Build failures from AI-generated code. Track how often AI-generated code fails to compile. This should decrease over time as version pins and DO NOT lists mature.
Time to first working suggestion. Informally, how many back-and-forth rounds does it take before the AI produces code you’d accept? Better instruction files reduce this.
Hallucinated import frequency. Track phantom imports caught by hooks or CI. This should trend downward as your DO NOT list grows.
Qualitative signal. Ask engineers in retros: “Is the AI getting better at understanding our codebase?” Subjective but useful for spotting trends.
Don’t over-instrument. Pick two or three metrics. Track them monthly. Look for trends, not absolutes.
Quarterly audit
Instruction files accumulate entropy. Rules get added but never removed. Referenced files get renamed. Module boundaries shift. After six months, the instruction file describes a codebase that no longer exists.
Once a quarter, spend an hour:
- Read every rule. Does it still apply? Delete what’s obsolete.
- Check referenced files. Do the pointers still resolve? Update broken paths.
- Verify the package map. Did new modules get added? Are any modules gone?
- Look for contradictions. Did a migration complete, making both the “current” and “legacy” rules stale?
- Check instruction count. Are you still under 200 lines for the root file? If not, what can move to a scoped file?
An hour per quarter. Cheap insurance.
The maturity ladder
Most teams are at Level 0 or 1. That’s fine. Jumping straight to Level 4 isn’t the goal. Each level compounds on the previous one.
Level 0: No instruction file. Or a copy-pasted template that doesn’t match the project. The AI works from generic training data. Every developer fights the same battles independently.
Level 1: A curated root file. Tech stack, build commands, basic conventions. 50–100 lines. Already a meaningful improvement. This is where most teams should start.
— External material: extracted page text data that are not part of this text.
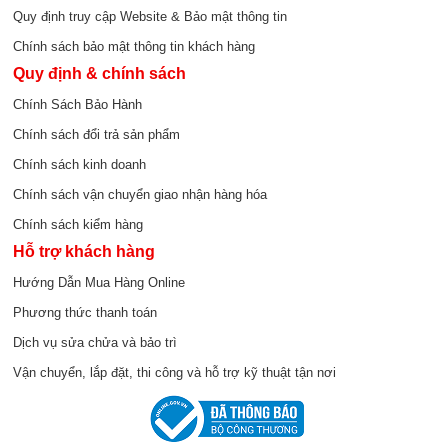
Quy định truy cập Website & Bảo mật thông tin
Chính sách bảo mật thông tin khách hàng
Quy định & chính sách
Chính Sách Bảo Hành
Chính sách đổi trả sản phẩm
Chính sách kinh doanh
Chính sách vận chuyển giao nhận hàng hóa
Chính sách kiểm hàng
Hỗ trợ khách hàng
Hướng Dẫn Mua Hàng Online
Phương thức thanh toán
Dịch vụ sửa chửa và bảo trì
Vận chuyển, lắp đặt, thi công và hỗ trợ kỹ thuật tận nơi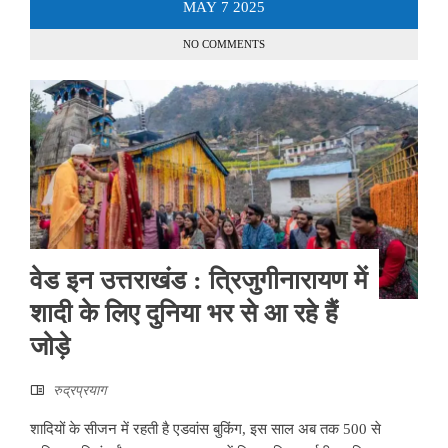
MAY
7
2025
NO COMMENTS
वेड इन उत्तराखंड : त्रिजुगीनारायण में
शादी के लिए दुनिया भर से आ रहे हैं
जोड़े
रुद्रप्रयाग
शादियों के सीजन में रहती है एडवांस बुकिंग, इस साल अब तक 500 से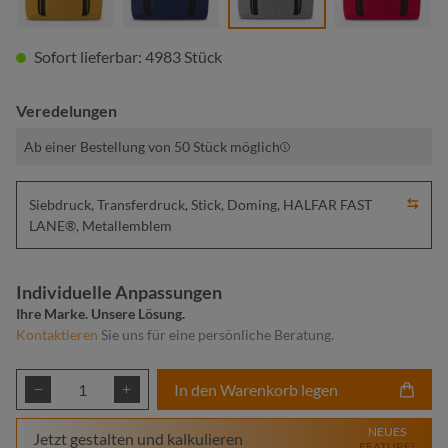
Sofort lieferbar: 4983 Stück
Veredelungen
Ab einer Bestellung von 50 Stück möglich
Siebdruck, Transferdruck, Stick, Doming, HALFAR FAST
LANE®, Metallemblem
Individuelle Anpassungen
Ihre Marke. Unsere Lösung.
Kontaktieren
Sie uns für eine persönliche Beratung.
Produkt Anzahl: Gib den gewünschten Wert ei
In den Warenkorb legen
NEUES
Jetzt gestalten und kalkulieren
FEATURE!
Level 2: Hierarchical scoping. Service-specific or module-specific instruction files. Progressive disclosure. The AI sees only relevant context. This is where large codebases see the biggest single jump in quality.
Level 3: Hooks and CI enforcement. Post-edit hooks for compilation and banned imports. CI checks for hallucinated dependencies. The 70% compliance gap closes. Self-evolving instruction files from observed failures.
Level 4: Enterprise governance. Centrally managed policies. Sandboxing. Analytics on AI-assisted code quality. Cross-team standardization of instruction file practices. Measured impact.
Getting from Level 0 to Level 1 takes an afternoon. From Level 1 to Level 2 takes a day. From Level 2 to Level 3 takes a week. Each step delivers visible improvement. Don’t let the gap between where you are and Level 4 stop you from taking the first step.
Series wrap-up
Six posts. One idea in each.
- Instruction files are engineering artifacts. Treat them like production config. Keep them under 200 lines.
- Scope aggressively. The AI should only see instructions relevant to the current task.
- Document what AI can’t infer. Module boundaries, dependency directions, design decisions.
- Hallucination is predictable. Version pins, DO NOT lists, and reference files prevent most of it.
- Configure for the codebase you have. Migration markers, do-not-touch zones, incremental specification.
- Instructions suggest. Hooks enforce. Close the 70% compliance gap with deterministic checks.
The common thread: less is more. Fewer instructions, better scoped, deterministically enforced. That’s the whole framework.
Start with a clean 50-line root instruction file for your project. Add one scoped file for the module you work on most. Set up one post-edit hook that runs compilation. You’ll see the difference in your first AI-assisted coding session.